» EXERCISE GOAL: In the entries that follow, find every line containing "linecap" and copy it.

Saved data entries
....
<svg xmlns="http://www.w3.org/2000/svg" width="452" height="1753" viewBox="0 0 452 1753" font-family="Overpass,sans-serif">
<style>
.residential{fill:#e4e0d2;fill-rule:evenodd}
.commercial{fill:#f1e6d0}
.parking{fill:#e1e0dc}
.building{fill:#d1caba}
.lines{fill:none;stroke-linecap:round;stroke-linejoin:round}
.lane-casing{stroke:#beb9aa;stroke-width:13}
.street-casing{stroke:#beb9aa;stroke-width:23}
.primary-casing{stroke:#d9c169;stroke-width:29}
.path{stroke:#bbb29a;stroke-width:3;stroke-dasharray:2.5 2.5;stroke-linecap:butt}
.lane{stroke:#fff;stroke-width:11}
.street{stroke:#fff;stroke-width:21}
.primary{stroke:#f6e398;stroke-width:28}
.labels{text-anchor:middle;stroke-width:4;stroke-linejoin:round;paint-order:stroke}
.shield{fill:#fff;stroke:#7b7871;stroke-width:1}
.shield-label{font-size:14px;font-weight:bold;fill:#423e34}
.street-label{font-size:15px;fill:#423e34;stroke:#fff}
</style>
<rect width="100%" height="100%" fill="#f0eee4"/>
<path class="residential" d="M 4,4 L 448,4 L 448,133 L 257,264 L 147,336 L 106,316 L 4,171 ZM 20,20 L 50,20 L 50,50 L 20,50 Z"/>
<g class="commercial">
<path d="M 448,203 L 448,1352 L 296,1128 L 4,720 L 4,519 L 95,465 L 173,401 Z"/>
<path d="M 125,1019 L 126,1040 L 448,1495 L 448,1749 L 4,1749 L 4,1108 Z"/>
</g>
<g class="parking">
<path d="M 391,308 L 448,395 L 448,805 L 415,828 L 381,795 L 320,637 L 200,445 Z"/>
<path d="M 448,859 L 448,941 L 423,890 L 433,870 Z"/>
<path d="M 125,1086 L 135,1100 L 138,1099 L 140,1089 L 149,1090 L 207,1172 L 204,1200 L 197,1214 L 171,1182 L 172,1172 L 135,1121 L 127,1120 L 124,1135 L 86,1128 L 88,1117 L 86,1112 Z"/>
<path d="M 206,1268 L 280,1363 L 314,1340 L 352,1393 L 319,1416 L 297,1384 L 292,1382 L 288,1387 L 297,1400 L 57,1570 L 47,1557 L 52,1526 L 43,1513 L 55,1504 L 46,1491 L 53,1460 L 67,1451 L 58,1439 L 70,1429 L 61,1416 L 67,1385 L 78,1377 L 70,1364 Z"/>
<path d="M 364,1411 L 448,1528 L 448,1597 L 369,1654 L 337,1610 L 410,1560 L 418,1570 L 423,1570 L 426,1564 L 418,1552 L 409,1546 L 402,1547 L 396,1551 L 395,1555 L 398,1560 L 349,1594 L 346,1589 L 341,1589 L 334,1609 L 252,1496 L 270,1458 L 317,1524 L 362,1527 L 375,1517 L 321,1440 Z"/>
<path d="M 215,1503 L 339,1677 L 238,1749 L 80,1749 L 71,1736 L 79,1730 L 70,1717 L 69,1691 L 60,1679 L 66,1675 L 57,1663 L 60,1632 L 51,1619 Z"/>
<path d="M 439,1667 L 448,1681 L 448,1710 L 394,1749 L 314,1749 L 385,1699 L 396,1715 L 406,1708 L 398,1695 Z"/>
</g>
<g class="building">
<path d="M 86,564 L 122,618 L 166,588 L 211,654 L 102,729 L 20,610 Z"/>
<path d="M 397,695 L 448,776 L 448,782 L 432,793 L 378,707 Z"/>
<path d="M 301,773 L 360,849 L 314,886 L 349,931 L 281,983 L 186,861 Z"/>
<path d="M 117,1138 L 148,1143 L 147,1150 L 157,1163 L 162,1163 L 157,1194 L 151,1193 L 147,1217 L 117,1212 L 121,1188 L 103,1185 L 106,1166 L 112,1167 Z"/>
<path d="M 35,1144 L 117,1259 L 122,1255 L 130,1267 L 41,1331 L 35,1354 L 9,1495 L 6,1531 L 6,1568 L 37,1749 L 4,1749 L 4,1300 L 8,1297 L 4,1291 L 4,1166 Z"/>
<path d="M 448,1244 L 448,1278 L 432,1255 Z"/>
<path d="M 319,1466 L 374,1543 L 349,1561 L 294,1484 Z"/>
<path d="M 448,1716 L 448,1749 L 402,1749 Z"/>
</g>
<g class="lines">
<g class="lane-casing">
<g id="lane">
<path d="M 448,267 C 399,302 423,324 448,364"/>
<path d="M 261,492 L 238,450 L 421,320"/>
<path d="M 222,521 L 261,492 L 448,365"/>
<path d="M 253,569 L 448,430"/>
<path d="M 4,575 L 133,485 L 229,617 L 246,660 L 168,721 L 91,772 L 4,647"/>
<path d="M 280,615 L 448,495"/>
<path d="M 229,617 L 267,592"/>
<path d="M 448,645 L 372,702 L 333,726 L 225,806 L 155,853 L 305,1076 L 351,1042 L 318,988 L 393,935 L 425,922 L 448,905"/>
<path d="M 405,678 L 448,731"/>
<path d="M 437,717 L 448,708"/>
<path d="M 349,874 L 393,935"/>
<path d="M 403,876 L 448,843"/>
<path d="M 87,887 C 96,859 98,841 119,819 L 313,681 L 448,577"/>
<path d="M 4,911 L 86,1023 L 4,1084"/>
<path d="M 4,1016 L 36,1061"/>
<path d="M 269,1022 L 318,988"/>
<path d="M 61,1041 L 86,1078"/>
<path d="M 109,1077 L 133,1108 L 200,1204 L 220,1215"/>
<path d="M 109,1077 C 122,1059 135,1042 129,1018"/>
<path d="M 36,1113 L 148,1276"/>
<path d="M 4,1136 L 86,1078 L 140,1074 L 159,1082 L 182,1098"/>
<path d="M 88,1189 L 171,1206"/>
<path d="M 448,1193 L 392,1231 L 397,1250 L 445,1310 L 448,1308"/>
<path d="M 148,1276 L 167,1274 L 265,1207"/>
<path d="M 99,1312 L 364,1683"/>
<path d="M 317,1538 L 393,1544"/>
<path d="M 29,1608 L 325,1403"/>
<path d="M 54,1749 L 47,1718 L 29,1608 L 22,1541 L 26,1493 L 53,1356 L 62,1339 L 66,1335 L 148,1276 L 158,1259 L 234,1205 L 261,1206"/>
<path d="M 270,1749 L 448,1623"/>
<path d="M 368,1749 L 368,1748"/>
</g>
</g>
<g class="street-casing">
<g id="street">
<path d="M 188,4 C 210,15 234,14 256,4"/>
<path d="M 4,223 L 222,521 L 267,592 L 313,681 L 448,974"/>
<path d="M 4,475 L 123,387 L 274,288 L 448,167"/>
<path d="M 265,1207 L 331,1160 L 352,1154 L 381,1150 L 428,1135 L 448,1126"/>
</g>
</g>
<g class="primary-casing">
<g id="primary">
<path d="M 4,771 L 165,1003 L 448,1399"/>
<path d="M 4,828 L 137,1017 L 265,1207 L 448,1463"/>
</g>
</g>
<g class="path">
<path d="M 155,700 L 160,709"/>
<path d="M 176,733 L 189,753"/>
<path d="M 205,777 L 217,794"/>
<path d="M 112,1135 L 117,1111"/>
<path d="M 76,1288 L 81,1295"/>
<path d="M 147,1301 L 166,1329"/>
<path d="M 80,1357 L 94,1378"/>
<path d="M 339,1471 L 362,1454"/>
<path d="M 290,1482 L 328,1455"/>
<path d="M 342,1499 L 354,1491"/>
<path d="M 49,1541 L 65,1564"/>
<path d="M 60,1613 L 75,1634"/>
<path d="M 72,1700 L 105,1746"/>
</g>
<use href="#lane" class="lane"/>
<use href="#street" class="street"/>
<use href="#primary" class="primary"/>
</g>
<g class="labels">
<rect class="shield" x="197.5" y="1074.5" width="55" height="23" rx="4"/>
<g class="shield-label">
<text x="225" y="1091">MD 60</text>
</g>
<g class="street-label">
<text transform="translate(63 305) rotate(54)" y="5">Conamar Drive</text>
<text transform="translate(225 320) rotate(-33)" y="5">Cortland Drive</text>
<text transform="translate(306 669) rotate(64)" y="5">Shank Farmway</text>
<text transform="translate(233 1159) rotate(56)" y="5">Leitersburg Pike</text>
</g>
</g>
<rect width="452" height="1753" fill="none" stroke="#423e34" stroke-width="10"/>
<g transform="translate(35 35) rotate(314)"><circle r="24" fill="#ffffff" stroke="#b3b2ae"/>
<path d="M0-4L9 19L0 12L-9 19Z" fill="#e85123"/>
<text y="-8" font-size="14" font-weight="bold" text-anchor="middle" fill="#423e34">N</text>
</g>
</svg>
....
» SOLVED EXERCISE:
.lines{fill:none;stroke-linecap:round;stroke-linejoin:round}
.path{stroke:#bbb29a;stroke-width:3;stroke-dasharray:2.5 2.5;stroke-linecap:butt}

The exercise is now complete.